I’ve got grips and remote blip AXS shifters installed on my bars near the stem for an alternate hand position. Hands center and elbows tucked in is noticeably more aero than hands out wide. Narrow = aero. I think it was specialized who did some wind tunnel testing of different hand positions on the MTB and I believe hands near stem tested better than hands on fork crown. And it feels pretty stable for me, I do most of my MTB road training in that position.
I grew up racing a set of HED Cross Country wheels, and have seen photos of a HED tri spoke fat bike wheel… Deep MTB wheels aren’t new, just died out for a while.
I remember seeing HED deep wheels on a Yeti dh6 or dh9 (the old Lawwill frame) back in the 90s in a mbuk article.
Doubt it was for aero stuff, just for looking cool.
@firemunki Man, that’s cool.
I was talking with Andy T at HED about the old MTB wheels and he told me a story about a set he laced and sent to MTB Action magazine. On the rim bed he wrote “Ride me hard baby,” and much to his chagrin, that was the main photo of the wheels they printed in the article.
Do you remember what year? I may or may not have some back issues of MBA…

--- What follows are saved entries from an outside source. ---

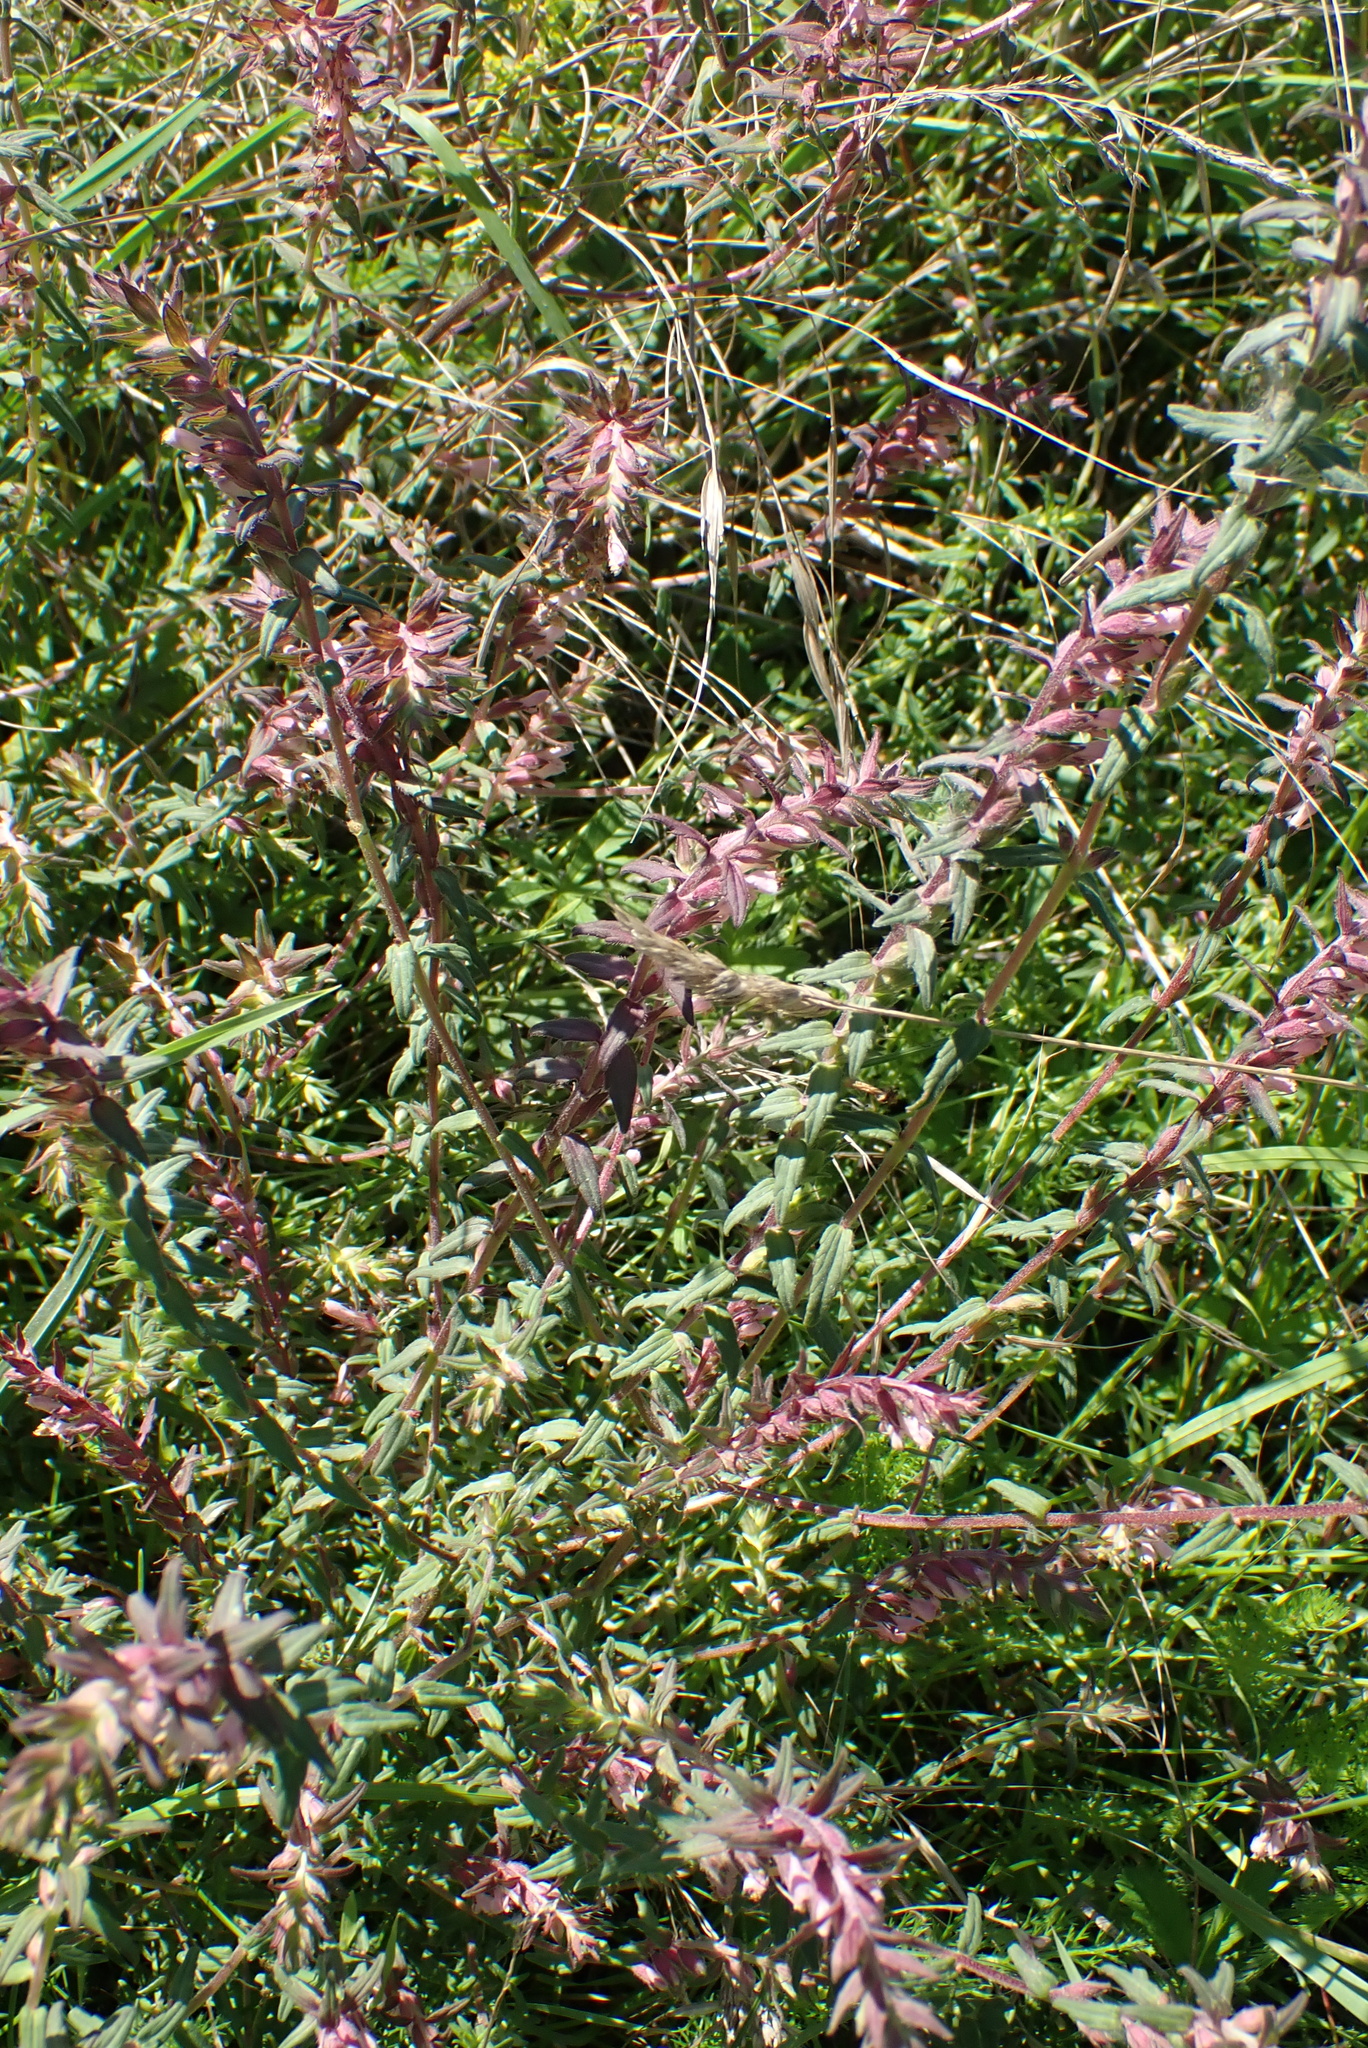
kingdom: Plantae
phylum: Tracheophyta
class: Magnoliopsida
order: Lamiales
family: Orobanchaceae
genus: Odontites
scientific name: Odontites vulgaris
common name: Broomrape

what about a bolt on disk? my understanding is they do improve aero and would allow you to keep your current wheel so a lot easier to test.
They would probably need to figure out a better mounting approach, the cover I’ve used for TT’s would probably shake loose on rough terrain. And I’m not sure anyone wants to run full disk (at least not on front).
I already get some looks doing test laps at my local trails, this is going to make me legendary lol! ![]()
I have some 55mm deep gravel wheels that are 12x100 and 12x142. I wonder if I could reliably adapt those for some test runs…
Why not, though? I mean, it’s a mountain bike. Not like cross winds are a big problem when you have a 2.1-inch tire planted on the ground. I think this is where wide tires can make up for arrow. Simply run a deeper rim. It will not blow you around as much because you have more contact with the ground.
Somewhere around ‘95 +/- a year. At the time my BMX team was also sponsored by them, but they did not make mini size wheels for a kid like me.
It’s going to depend on the nature of the course, but MTB tires aren’t a blank check for stability in heavy winds. I’ve done marathon MTB races with wide open fire road descents in heavy winds there were scary as hell even with shallow rims. And I’ve run 2.2 and 2.4 tires on my gravel bike with zipp 303’s and 303 xplr rims and they are certainly not immune to heavy winds. In my experience, heavy winds have more effect in these off road situations compared to road riding. A mtb tire catches a lot more wind than a tiny road tire. All that said, I wouldn’t shy away from deeper rims (road or off road) due to wind unless wind conditions were really extreme. But I’m also pushing 75kg’s, so not getting thrown around as much as a smaller rider.